Rowe v. Portsmouth

FROM ROCKINGHAM CIRCUIT COURT. The defendants raise three questions upon the report of the referee: (1) That no action will lie against a city for neglect to build or repair a sewer; (2) that if such action will lie, a city is answerable only for neglect to use ordinary vigilance and care to keep its sewers open and free from obstruction; and (3) that the defendants did not receive seasonable notice of the obstruction to prevent the injuries which the plaintiff has received.

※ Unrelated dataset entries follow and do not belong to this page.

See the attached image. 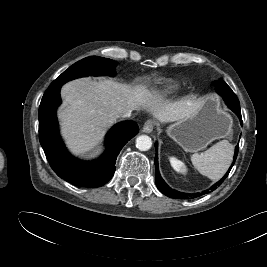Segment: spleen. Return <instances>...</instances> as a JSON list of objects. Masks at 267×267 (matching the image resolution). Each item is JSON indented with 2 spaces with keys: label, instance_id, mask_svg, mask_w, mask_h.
Masks as SVG:
<instances>
[{
  "label": "spleen",
  "instance_id": "1",
  "mask_svg": "<svg viewBox=\"0 0 267 267\" xmlns=\"http://www.w3.org/2000/svg\"><path fill=\"white\" fill-rule=\"evenodd\" d=\"M234 154V146L222 140L205 152L195 153L191 162L198 172L211 180H219L228 170Z\"/></svg>",
  "mask_w": 267,
  "mask_h": 267
}]
</instances>
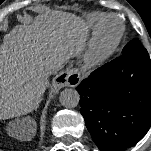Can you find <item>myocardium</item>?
<instances>
[{"label":"myocardium","mask_w":151,"mask_h":151,"mask_svg":"<svg viewBox=\"0 0 151 151\" xmlns=\"http://www.w3.org/2000/svg\"><path fill=\"white\" fill-rule=\"evenodd\" d=\"M110 20L118 22L116 34L110 38L106 35V25ZM124 34V25L115 15H106L96 27L89 43L86 60L92 64H100L107 60L118 48Z\"/></svg>","instance_id":"myocardium-1"}]
</instances>
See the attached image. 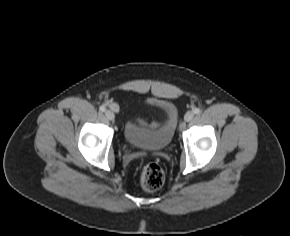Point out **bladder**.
Segmentation results:
<instances>
[{
	"label": "bladder",
	"mask_w": 290,
	"mask_h": 236,
	"mask_svg": "<svg viewBox=\"0 0 290 236\" xmlns=\"http://www.w3.org/2000/svg\"><path fill=\"white\" fill-rule=\"evenodd\" d=\"M164 107L163 123L157 128L142 126L132 120H127L122 131L125 143L143 150H165L173 140L177 123V109L171 103H164Z\"/></svg>",
	"instance_id": "bladder-1"
}]
</instances>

By ch. 44, sec. 9, Gen. Stats., it is provided that "city councils shall have power to construct drains and common sewers through highways, streets, or private lands, paying the owners such damages as they shall sustain thereby, said damages to be assessed by the mayor and aldermen in the same manner and with the same right of appeal from their *Page 293 decision as in case of the laying out of highways; and may require all persons to pay a reasonable sum for the right to open any drain into any public drain or common sewer." This section is an exact reenactment of section 21 of the act to establish the city of Portsmouth, approved July 6, 1849, under the authority of which the defendants must have rebuilt their sewer in Hanover street in the year 1867, the General Statutes not taking effect till January 1, 1868. The statute authorized and empowered the defendants to construct public sewers, but did not impose that duty upon them. It was optional with the defendants whether they would or would not take the benefit thus conferred upon them. This authority the defendants accepted when they accepted their charter in 1848, under the provisions of section 28; and it needs no argument to show that a city which constructs sewers under the authority of a statute, virtually accepts the power therein conferred, and will not be admitted to allege the contrary. This case, therefore, is not to be distinguished from Child v. Boston, 4 Allen 41, upon the question of acceptance by the defendants of the statute conferring the authority to construct sewers. When, then, the defendants made their election by accepting the act of 1849, and by executing the powers therein granted, and also granted by the General statutes, and received pay from the plaintiff for opening her drain into their public sewer, the question arises whether they are liable to her for injuries sustained by her by reason of their neglect to keep their sewers in proper repair.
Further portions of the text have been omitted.